In some ways, I view my photography experience as an alternate reality version of the movie The Legend of Bagger Vance (which is of course about golf, another dangerous hobby).

There were highs and lows. Great camera and bad cameras. The right lenses and the wrong lenses. Too few camera bags and too many camera bags… actually you can never have too many camera bags.

Over time, however, I have found it tough to pick up a camera with the same pleasure and passion I had in the past, particularly after PhotoComment closed.

Getting Back the Passion

This evening as I was browsing through some photographs for a competition I started looking over hundreds of images I had forgotten I had taken. As I did so I got a familiar itch in my finger and twitch in my eye.

Two things occurred to me as I looked at the photos of my past.

Firstly, I have been blessed with many memories and moments through my cameras and photography. Running PhotoComment forces me to go out and shoot regularly as I reviewed camera gear, yes, but because I always had some camera with me, I have photos of pets past and boys as babes. My life has been blessed that I had time then to spend with my loved ones and could document so much of it.

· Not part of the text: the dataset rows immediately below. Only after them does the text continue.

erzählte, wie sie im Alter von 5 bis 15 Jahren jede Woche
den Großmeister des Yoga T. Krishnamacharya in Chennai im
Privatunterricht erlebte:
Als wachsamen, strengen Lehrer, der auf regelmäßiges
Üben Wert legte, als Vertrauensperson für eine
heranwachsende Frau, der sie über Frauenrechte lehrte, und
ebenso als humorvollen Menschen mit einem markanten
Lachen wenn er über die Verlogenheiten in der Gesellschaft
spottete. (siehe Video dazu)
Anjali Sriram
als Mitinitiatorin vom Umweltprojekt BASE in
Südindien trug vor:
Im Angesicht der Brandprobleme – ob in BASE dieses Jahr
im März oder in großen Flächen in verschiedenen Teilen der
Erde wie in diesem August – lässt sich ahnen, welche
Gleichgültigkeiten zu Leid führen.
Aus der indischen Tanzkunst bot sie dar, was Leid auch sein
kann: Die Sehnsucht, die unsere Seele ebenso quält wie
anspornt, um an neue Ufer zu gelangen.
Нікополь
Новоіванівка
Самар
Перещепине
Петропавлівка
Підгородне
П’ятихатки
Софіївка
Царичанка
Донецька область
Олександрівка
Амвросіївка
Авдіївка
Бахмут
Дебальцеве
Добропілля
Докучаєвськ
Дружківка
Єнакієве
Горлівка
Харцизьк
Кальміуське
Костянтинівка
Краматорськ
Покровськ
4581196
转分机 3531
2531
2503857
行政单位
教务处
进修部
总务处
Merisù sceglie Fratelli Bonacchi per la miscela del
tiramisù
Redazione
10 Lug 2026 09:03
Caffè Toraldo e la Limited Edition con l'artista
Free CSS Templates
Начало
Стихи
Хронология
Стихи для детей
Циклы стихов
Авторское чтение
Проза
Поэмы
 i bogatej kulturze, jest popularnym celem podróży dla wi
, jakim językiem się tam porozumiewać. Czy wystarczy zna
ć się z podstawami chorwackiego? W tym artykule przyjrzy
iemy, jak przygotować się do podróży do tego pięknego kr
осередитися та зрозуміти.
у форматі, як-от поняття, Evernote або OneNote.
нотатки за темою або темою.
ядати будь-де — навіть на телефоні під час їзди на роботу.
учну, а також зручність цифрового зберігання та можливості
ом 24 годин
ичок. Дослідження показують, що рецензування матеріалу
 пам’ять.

Secondly, I realised that digital photography has possibly given many of us a great curse.

Every time I felt a little low, as a youth photographer, I picked up my album of images and would look at that first photo of two sparrows in my uncle’s backyard and feel the itch I felt that day, and the glorious relief of getting the images back from the lab a few days later and being surprised.

Many of these things we do not enjoy in the digital world. The suspense of waiting for prints from a lab. The reviewing of a printed work. To me at least, the easier nature or managing a library of images on film because we shot less and could more easily review our progress.